Study design: Beginning July 1991, all patients who met criteria for a high-risk injury (excluding hip fractures) had prophylactic vena cava filters inserted percutaneously in the radiology suite. Weekly impedance plethysmography was performed for the detection of deep vein thrombosis. Following discharge, abdominal duplex ultrasound was performed at one month, six months, and yearly to check filter position and patency.

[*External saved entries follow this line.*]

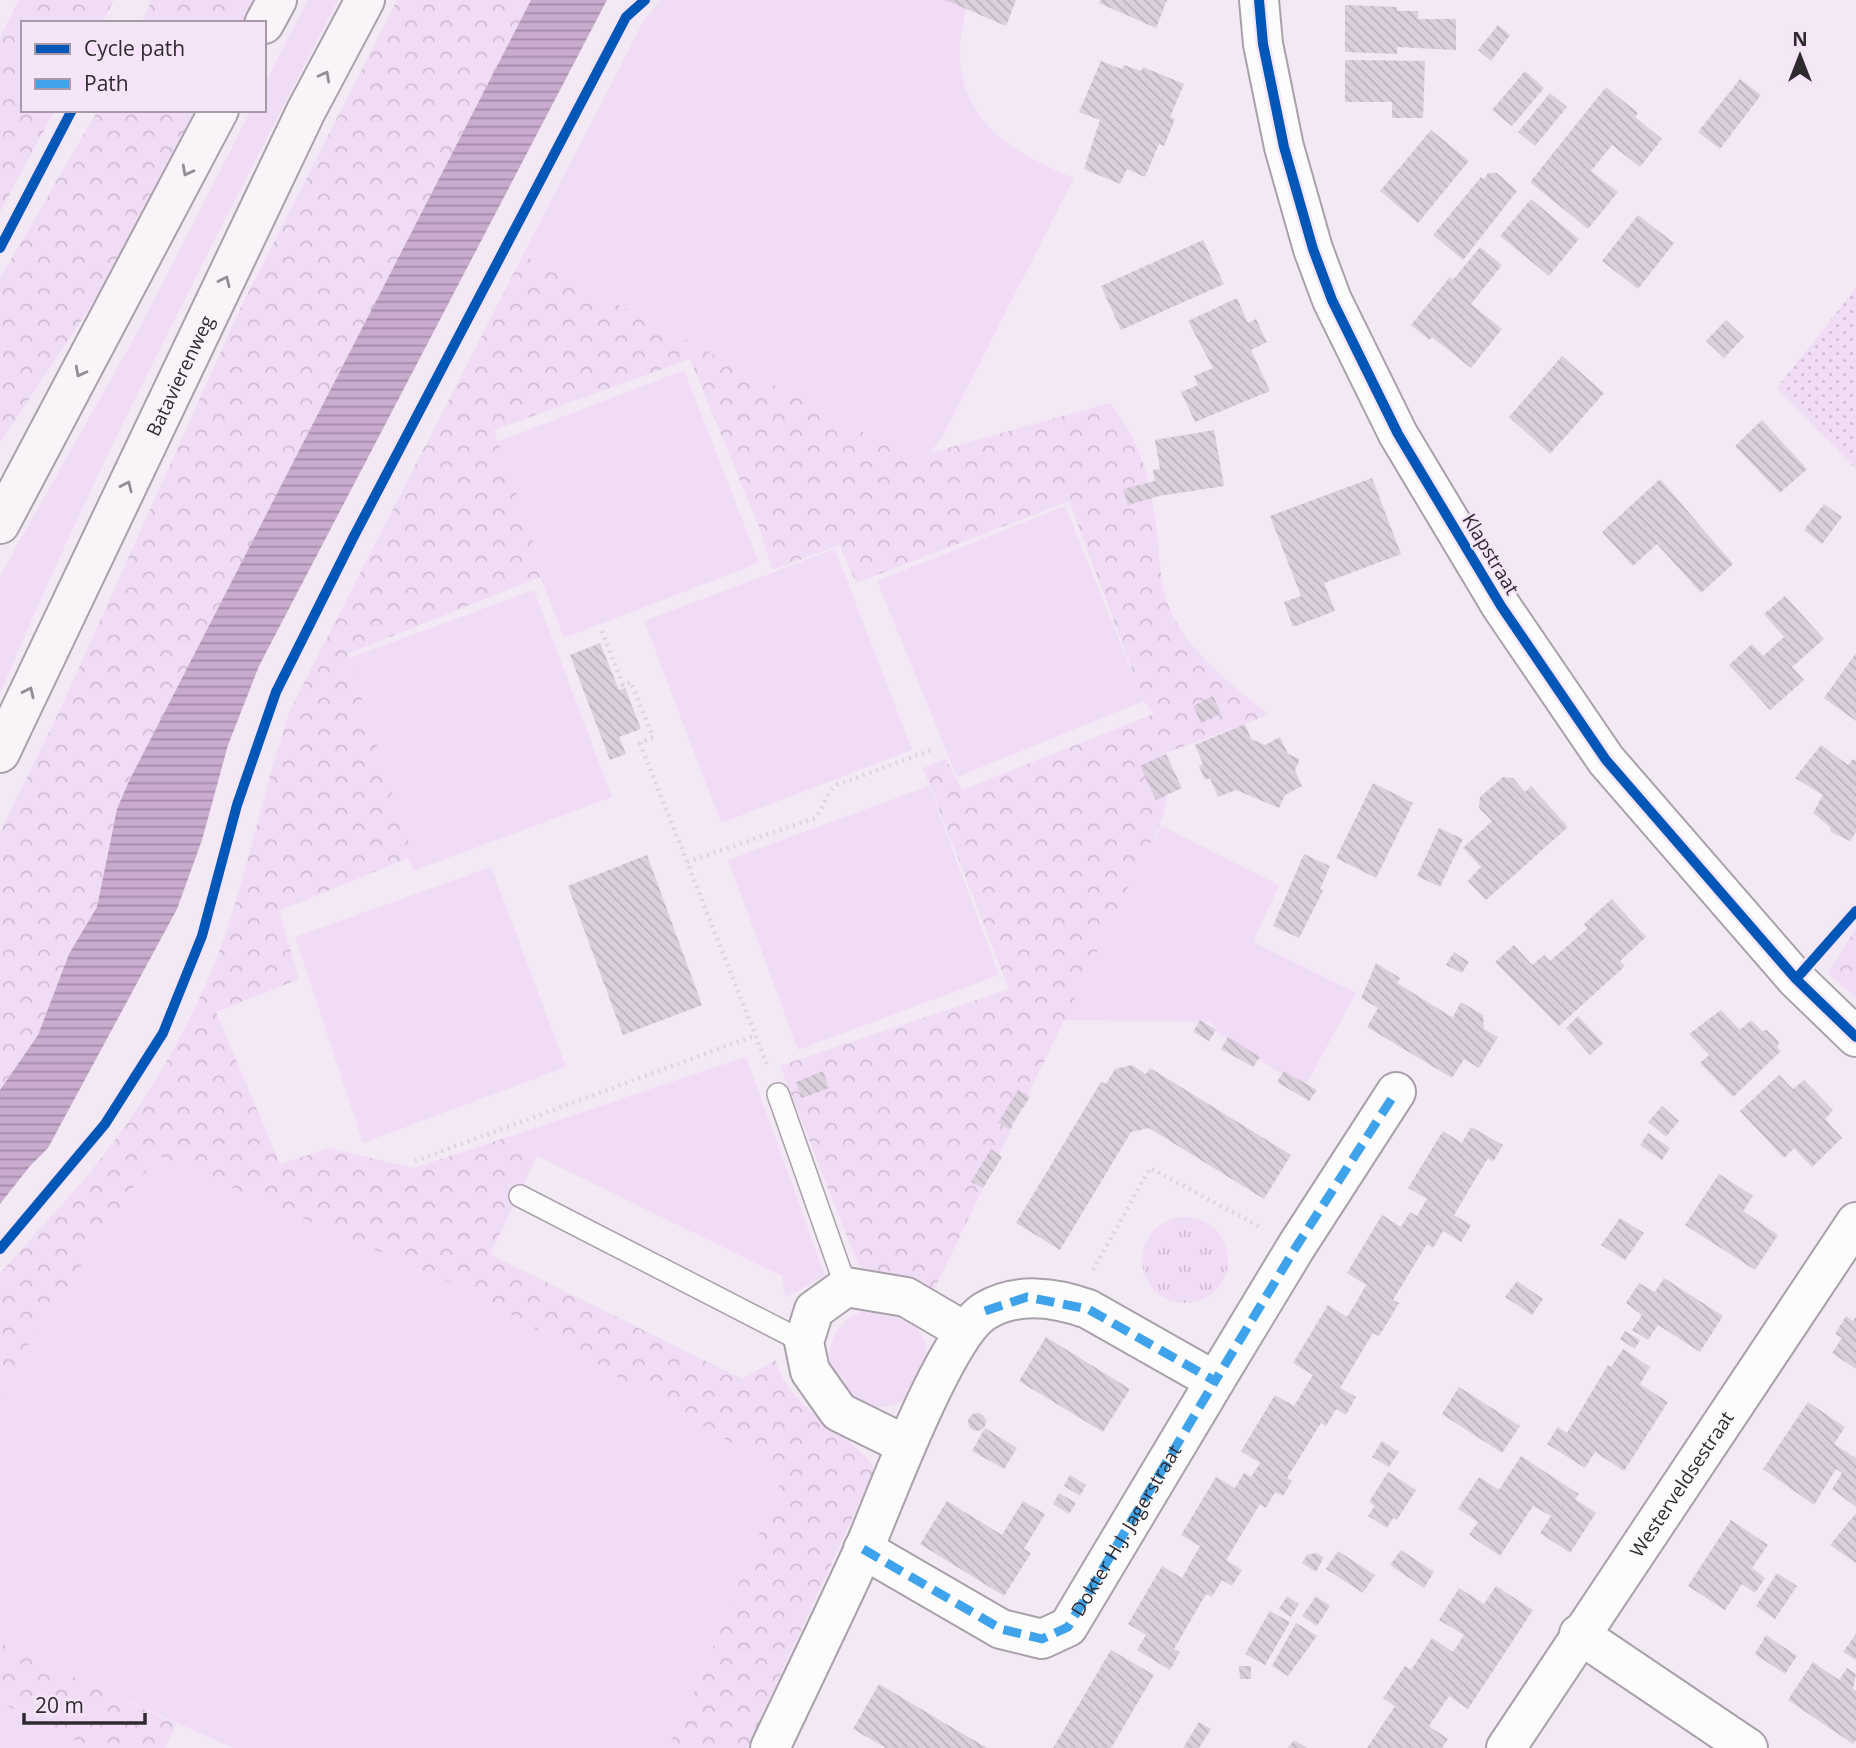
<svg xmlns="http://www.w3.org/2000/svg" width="1856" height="1748" viewBox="0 0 1856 1748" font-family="'Open Sans',sans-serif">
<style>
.grass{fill:#f1dcf5}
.forest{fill:url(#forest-crowns)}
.park{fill:url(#park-tufts)}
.garden{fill:url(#garden-dots)}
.water{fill:url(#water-rules)}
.building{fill:url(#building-back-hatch)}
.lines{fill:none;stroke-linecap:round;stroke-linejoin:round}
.lane-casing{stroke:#a8a1a9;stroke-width:24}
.street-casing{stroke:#a8a1a9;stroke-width:42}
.secondary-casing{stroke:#a8a1a9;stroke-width:42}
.path{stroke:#d9d6da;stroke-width:4.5;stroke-dasharray:2 5;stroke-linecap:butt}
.lane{stroke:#fdfcfd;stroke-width:21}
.street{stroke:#fdfcfd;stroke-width:38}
.secondary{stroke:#f8f4f8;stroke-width:38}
.quiet{stroke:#3ea3eb;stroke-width:9;stroke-dasharray:18 9;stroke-linecap:butt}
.cycleway-casing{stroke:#f6e5f8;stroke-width:15}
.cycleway{stroke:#0057b8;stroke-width:10}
.oneway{stroke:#948e94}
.labels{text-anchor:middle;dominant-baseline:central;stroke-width:5;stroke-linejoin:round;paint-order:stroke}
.street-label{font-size:19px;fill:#2f2930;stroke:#f6e5f8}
</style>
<defs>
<pattern id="forest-crowns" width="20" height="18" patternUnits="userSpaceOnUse" patternTransform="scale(1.75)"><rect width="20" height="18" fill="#f1dcf5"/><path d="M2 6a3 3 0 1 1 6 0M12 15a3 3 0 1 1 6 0" fill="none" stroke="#cfbdd2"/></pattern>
<pattern id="park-tufts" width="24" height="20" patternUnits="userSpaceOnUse" patternTransform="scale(1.75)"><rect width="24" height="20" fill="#f1dcf5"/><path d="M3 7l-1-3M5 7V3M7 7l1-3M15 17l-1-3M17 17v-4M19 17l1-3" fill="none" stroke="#cfbdd2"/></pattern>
<pattern id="garden-dots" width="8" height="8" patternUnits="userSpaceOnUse" patternTransform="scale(1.75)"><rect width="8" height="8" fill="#f1dcf5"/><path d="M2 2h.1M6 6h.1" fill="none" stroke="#cfbdd2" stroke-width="1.8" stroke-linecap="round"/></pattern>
<pattern id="water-rules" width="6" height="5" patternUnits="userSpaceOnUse" patternTransform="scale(1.75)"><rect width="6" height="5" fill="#c9abce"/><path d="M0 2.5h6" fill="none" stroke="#a48ba8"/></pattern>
<pattern id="building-back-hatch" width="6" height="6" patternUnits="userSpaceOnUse" patternTransform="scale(1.75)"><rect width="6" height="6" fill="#dbcfdd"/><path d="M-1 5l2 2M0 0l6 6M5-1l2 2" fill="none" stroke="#bcb2be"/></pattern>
</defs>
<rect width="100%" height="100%" fill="#f2e9f4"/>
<path class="grass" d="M308,0h30c-117,229 -239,456 -338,694v-118l138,-245 113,-221h13v-25z
M661,0h306c-2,16 -6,33 -7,49 -2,73 55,105 114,129l-132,259 -20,26 -399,-208 121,-235z
M684,370l75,193 -195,75 -75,-193z
M1065,506l79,195 -187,76 -80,-196z
M835,549l77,201 -191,73 -77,-202z
M534,590l78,207 -199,74 -77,-208z
M929,786l70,189 -201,75 -70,-190z
M1162,826l117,59 -26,57 103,51 -52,95 -84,-53 -10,-13 -148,-2 81,-164z
M491,867l75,200 -203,76 -68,-206z
M746,1057l79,219 -40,21 -3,-21 -245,-120 -26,-20z
M161,1157l309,134 314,182 -92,225 -25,50h-434l-233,-105v-242l18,-42 120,-179z
M829 1358a49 49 0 1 1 98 0a49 49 0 1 1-98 0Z
M0,1702l90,46h-90z"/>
<path class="forest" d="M19,0h95l-12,23h-79v87h32l-55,102v-174z
M152,0h121l-11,23h-121z
M397,0h134l-403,783 -11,26 -20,98 -28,47 -31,81 -38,55v-258l59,-120 182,-405z
M98,110h114l-67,114 -145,219v-165z
M523,255l399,208 8,-10 180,-50c31,41 40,72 46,123 4,29 3,57 14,84 17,41 66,78 99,105l-106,39c7,47 5,62 -20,102l-213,442 -69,-26 -81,-206 229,-77 -86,-221 23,-9 16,31 192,-76 -10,-13 -75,-200 -213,82 -16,-38 -68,25 -13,-43 -69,-168 -196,71 51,145 -198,79 66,202 -134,55 20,68 -83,33 64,152 50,-16 84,20 97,-32 26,20 -47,98 252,125 33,-19c15,50 68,68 98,105v8l-126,275h-80l25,-50 92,-225 -314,-182 -309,-134 -23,23 -119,179 -19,42v-127c31,-37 65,-71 95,-108 43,-54 83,-118 111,-182 38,-88 53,-183 84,-274z
M1856,928v70l-28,-25z
M0,1643l177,81 -12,24h-75l-90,-46z"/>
<path class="park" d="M1142 1260a43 43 0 1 1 86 0a43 43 0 1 1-86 0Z"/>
<path class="garden" d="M1856,288v181l-79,-81z"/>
<path class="water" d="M531,0h76l-348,666 -31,79 -26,95 -25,69 -129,239 -18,18 -30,38v-114l38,-55 31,-81 28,-47 20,-98 11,-26z"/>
<path class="building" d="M945,0h71l-10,26z
M1100,0h67l-11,28 -57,-25z
M1345,5l52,2v4h21v8h38v31l-59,-3v7l-52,-2z
M1498,25l12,10 -19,26 -13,-11z
M1345,60l80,1 -2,57h-31v-16h-47z
M1101,61l21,8 2,-4 17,6 2,-4 41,17 -14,33 5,2 -11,27 -5,-2 -14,33 -18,-8 -7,15 -36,-15 16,-49 -21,-8z
M1525,71l19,17 -32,38 -20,-16z
M1740,79l21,16 -41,54 -22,-17z
M1606,87l32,26 -3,4 27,22 -22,28 -28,-22 -21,26 27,21 -30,37 -58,-47z
M1550,93l17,14 -32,39 -17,-14z
M1431,130l38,31 -51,62 -38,-32z
M1488,173h9l20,18 -54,69 -30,-25 48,-58 3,3z
M1531,199l48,40 -30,37 -49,-40z
M1638,215l36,28 -36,46 -36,-28z
M1203,240l21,44 -103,46 -20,-44z
M1480,247l22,18 -31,39 31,25 -31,39 -39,-31 -3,3 -18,-15 39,-48 3,3z
M1237,298l11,25 8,-4 11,23 -16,8 19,41 -75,31 -14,-30 17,-7 -4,-9 19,-8 -25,-47z
M1726,320l18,17 -20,21 -18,-17z
M1562,356l42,37 -54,61 -41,-37z
M1762,420l45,49 -27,24 -45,-47z
M1214,430l10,56 -65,10 -31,9 -5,-16 32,-8 -2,-11 7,-1 -5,-29z
M1372,478l29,76 -77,29 11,28 -42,16 -9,-25 17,-6 -31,-80z
M1660,479l73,85 -32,29 -44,-49 -24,22 -31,-34z
M1824,504l18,13 -20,27 -18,-14z
M1785,596l39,43 -32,28 12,13 -34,30 -41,-45 23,-21 11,12 21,-19 -20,-23z
M600,643l19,47 6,-2 16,41 -22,8 7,17 -16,6 -40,-105z
M1856,653v68l-32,-23z
M1213,696l8,17 -20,10 -8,-17z
M1245,724l6,15 14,6 15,-8 8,17 12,5 -5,11 7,16 -17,9 -6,13 -43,-18 -18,7 -8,-19 -5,2 -6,-14 4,-2 -8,-19z
M1821,745l27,20 5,-6 3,2v71l-6,9 -19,-9 -1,-5 -17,-14 10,-18 -28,-17z
M1166,754l16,34 -26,12 -16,-34z
M1503,777l10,1 12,14 6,-6 37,41 -82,73 -18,-19 13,-14 -18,-19 29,-27 -13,-13 1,-11z
M1373,783l40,20 -37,75 -40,-20z
M1439,828l24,11 -23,48 -23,-11z
M1304,854l26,12 -10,23 3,2 -24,47 -26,-12z
M647,855l55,150 -79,30 -55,-149z
M1612,899l34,38 -26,24 5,5 -66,60 -64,-64 19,-17 18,20 12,-10 6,6 37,-32 -3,-5z
M1454,952l15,10 -7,11 -16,-8z
M1376,963l24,15 -3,5 53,33 3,1 8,-15 22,13 1,14 14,8 -19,31 -15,-9 -12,19 -85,-51 11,-19 -17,-10z
M1721,1010l19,20 11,-10 11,11 5,-1 12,12 -2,5 4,4 -48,46 -33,-34 9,-8 -20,-21z
M1578,1016l25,27 -13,12 -24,-27z
M1200,1020l16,10 -7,11 -16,-9z
M1228,1037l32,20 -7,10 -32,-18z
M1132,1065l14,9 4,-6 141,87 -27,44 -115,-71 -18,4 -71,118 -44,-27 85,-141 5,2 9,-15z
M823,1071l6,17 -27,10 -6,-16z
M1284,1071l33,19 -8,11 -32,-19z
M1779,1075l14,14 11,-9 29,30 -8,9 17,19 -30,29 -18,-19 -10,10 -44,-47z
M1018,1090l12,7 -21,32 -11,-6z
M1662,1106l17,15 -13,16 -18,-15z
M1471,1127l32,18 -10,17 -5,-4 -34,57 17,10 -10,17 -18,-11 -10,17 -6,-4 -34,56 6,3 -10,17 -10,16 -6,-3 -33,55 16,9 -10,18 -10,-6 -10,17 -5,-3 -34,55 5,3 -9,15 -8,-4 -9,16 -6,-4 -34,56 16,10 -10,16 -10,-6 -10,17 -6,-3 -32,55 6,3 -10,18 -33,-20 9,-15 -18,-11 34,-58 20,12 18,-32 -19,-11 35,-58 19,11 9,-15 7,4 9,-14 -19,-12 34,-56 19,11 19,-31 -20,-12 35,-58 19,12 10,-16 9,-16 -19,-12 35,-58 19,12 9,-15 7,4 10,-17 -19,-11 35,-57 19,12z
M1648,1133l22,15 -8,12 -22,-15z
M991,1149l11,8 -19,31 -12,-6z
M1719,1174l34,22 -10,15 35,24 -23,35 -70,-45z
M1620,1218l24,15 -19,27 -24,-15z
M1664,1278l59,38 -23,36 -42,-27 -10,15 -16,-10 10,-15 -16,-12 13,-20 16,9z
M1517,1281l26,18 -11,16 -27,-18z
M1846,1316l7,5 3,-4v52l-24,-16 10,-15 -7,-4z
M1625,1331l15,9 -5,9 -15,-10z
M1046,1337l84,52 -27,43 -84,-51z
M1623,1349l27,18 -10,17 28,18 -44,69 -29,-19 -10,16 -38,-24 11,-17 9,6 41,-68 3,2z
M1459,1387l61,39 -18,27 -60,-39z
M1808,1402l37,25 -11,17 22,14v49l-24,-18 10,-16 -6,-4 -22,36 -51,-36z
M968 1422a9 9 0 1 1 18 0a9 9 0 1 1-18 0Z
M985,1428l32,20 -13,21 -32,-18z
M1382,1441l17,11 -10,15 -17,-10z
M1521,1456l58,38 -4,5 21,14 -26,40 -30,-20 11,-17 -18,-10 -33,50 -31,-21 9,-13 -20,-13 21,-32 20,13z
M1388,1472l28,18 -19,30 -4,-2 -6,10 -19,-12 7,-10 -6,-4z
M1070,1475l16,10 -6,11 -16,-10z
M1059,1493l17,10 -7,11 -16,-10z
M947,1501l55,34 21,-34 22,13 -21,35 7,4 -27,43 -84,-52z
M1856,1513v50l-26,-18z
M1731,1520l37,25 -16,23 13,10 -10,15 -13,-9 -17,26 -37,-24z
M1401,1550l33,22 -10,16 -34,-23z
M1338,1551l37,24 -12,18 -37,-24z
M1316,1553l8,4 -8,15 -14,-9 5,-8z
M1777,1573l20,13 -22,33 -19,-13z
M1496,1586l37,24 -65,99 -19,-13 -20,30 19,13 -6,9h-75l28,-42 -12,-8 22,-32 6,4 21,-32 21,14 11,-17 -25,-15 20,-32 25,16z
M1287,1596l12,8 -8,13 -12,-8z
M1316,1596l14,10 -13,20 -15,-10z
M1270,1611l20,11 -25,43 -20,-11z
M1296,1623l21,13 -29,40 -16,-10z
M1856,1634v26l-13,-8z
M1766,1635l31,21 -12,18 -30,-20z
M1111,1650l43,25 -43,73h-58z
M1813,1662l26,18 8,-12 9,6 -3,15 3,2v49l-3,4 -65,-44z
M1239,1666h12v13h-11z
M879,1684l57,34 51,30h-101l-33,-19z
M1199,1722l12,7 -12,19h-16z
M1294,1740l13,8h-19z"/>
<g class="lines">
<defs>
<path id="lane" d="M778,1094l68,193
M520,1196l284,146"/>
<g id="street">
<path d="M1259,0l4,44 21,103 29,102 19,51 66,134 103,172 105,154 190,219 60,58"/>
<path d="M906,1445l-67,-33 -29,-41 -6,-29 10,-32 32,-23 60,10 58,34"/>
<path id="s1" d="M863,1549l138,80 41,10 26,-12 147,-246"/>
<path d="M1579,1634l169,114"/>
<path d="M770,1748c31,-66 63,-131 93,-197 21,-49 82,-216 122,-240 31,-19 70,-14 103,-2l127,72 81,-134 100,-155"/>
<path id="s2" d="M1506,1748l350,-526"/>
</g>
<g id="secondary">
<path d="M264,24l13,-24"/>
<path d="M0,524l219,-414"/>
<path id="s3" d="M0,753l306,-642 59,-111"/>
</g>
</defs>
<use href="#lane" class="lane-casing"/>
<use href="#street" class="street-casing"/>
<use href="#secondary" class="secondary-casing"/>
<path class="path" d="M602,631l21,54 8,-3 22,55 -13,6 128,324
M687,862l128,-44c10,-11 10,-25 22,-33l97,-36
M1823,950l33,-39
M415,1161l341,-126
M1093,1270l57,-102 112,60"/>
<use href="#lane" class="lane"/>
<use href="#street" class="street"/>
<use href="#secondary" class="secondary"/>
<path class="quiet" d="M985,1311l42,-14 61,12 127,72 81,-134 100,-155
M863,1549l138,80 41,10 26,-12 147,-246"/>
<defs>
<path id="cycleway" d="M1259,0l4,44 21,103 29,102 19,51 66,134 103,172 105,154 190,219 60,58
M0,248l72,-138
M1796,979l60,-68
M0,1249l105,-125 58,-91 39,-97 35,-131 39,-113 77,-154 273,-521 19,-17"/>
</defs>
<use href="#cycleway" class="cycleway-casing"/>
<use href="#cycleway" class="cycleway"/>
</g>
<defs><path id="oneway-chevron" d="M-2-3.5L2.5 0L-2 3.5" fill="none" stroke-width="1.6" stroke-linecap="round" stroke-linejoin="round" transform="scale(1.75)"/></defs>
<g class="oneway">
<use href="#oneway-chevron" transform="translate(325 76) rotate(-62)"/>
<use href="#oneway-chevron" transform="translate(187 171) rotate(118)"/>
<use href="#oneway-chevron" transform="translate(225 281) rotate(-65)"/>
<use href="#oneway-chevron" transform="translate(80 372) rotate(118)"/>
<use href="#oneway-chevron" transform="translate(127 486) rotate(-65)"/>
<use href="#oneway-chevron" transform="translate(29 692) rotate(-65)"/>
</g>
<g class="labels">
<g class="street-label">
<text stroke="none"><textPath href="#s3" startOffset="418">Batavierenweg</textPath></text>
<text transform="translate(1491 554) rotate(59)">Klapstraat</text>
<text stroke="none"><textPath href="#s2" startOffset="317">Westerveldsestraat</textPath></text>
<text stroke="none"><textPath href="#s1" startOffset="343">Dokter H.J. Jagerstraat</textPath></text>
</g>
</g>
<rect x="21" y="21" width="245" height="91" fill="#f6e5f8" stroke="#a69aa8" stroke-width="2"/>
<rect x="35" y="44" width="35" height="10" fill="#0057b8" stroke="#a69aa8" stroke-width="2"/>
<text x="84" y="56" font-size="21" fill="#2f2930">Cycle path</text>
<rect x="35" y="79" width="35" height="10" fill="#3ea3eb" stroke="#a69aa8" stroke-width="2"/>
<text x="84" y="91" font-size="21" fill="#2f2930">Path</text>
<g transform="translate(1800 56)" stroke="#f6e5f8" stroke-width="5" paint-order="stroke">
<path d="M0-5L12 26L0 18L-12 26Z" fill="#2f2930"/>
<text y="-10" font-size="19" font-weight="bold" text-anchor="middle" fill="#2f2930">N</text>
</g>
<path d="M24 1713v10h121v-10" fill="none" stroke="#2f2930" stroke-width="3.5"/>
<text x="35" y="1713" font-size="21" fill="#2f2930" stroke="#f6e5f8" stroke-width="5" paint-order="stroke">20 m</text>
</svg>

Results: To date, a total of 63 patients, or 2 percent of the total trauma population, had prophylactic vena cava filters inserted. There were 19 (30 percent) deep vein thromboses in this population of patients and one patient had a pulmonary embolism (1.5 percent). Overall there was significant (chi-square, p < 0.00072) reduction of pulmonary embolism on the trauma service compared to the historical controls. Follow-up examination with abdominal duplex ultrasound showed a 30-day patency rate of 100 percent and a one- and two-year patency rate of 96.1 +/- 3.8 percent by life-table analysis.
Conclusions: We concluded that prophylactic vena cava filters are efficacious in decreasing the risk of pulmonary embolism in high-risk trauma patients.